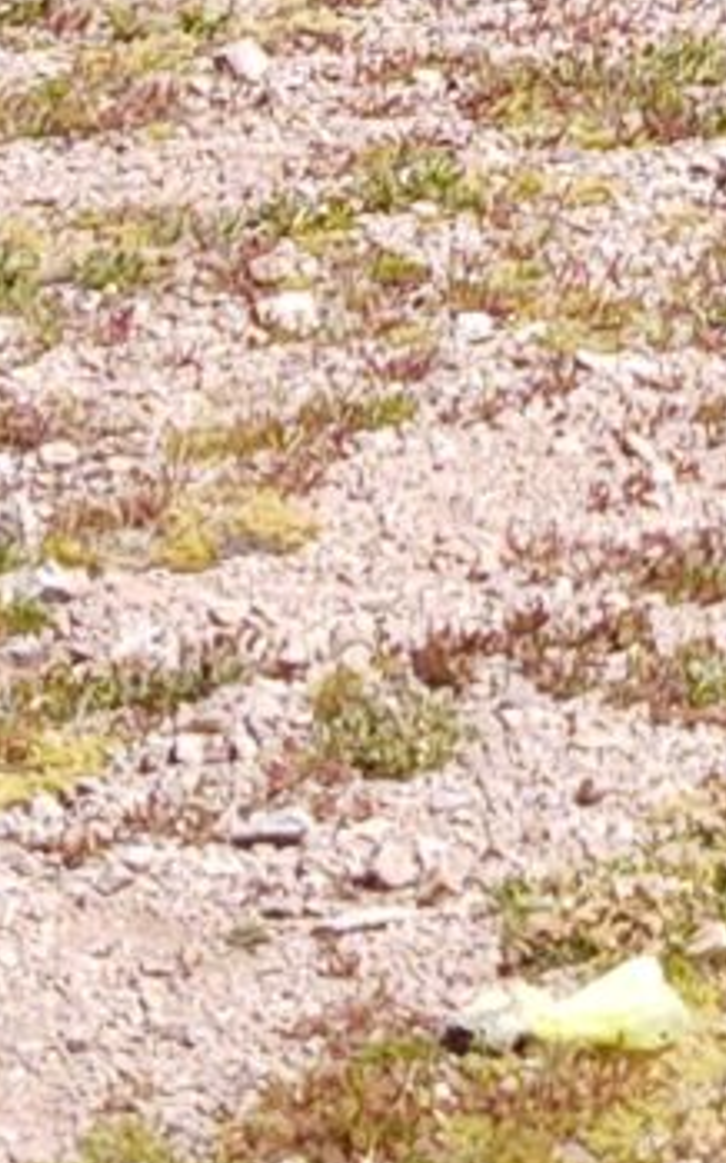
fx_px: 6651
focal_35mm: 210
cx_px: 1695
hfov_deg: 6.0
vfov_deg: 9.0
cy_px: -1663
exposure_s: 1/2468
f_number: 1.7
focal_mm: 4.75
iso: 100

■ **What you have to do**
Line by line, print the records above exactly, skipping each picture.

■ **Answer**
fx_px: 6651
focal_35mm: 210
cx_px: 1695
hfov_deg: 6.0
vfov_deg: 9.0
cy_px: -1663
exposure_s: 1/2468
f_number: 1.7
focal_mm: 4.75
iso: 100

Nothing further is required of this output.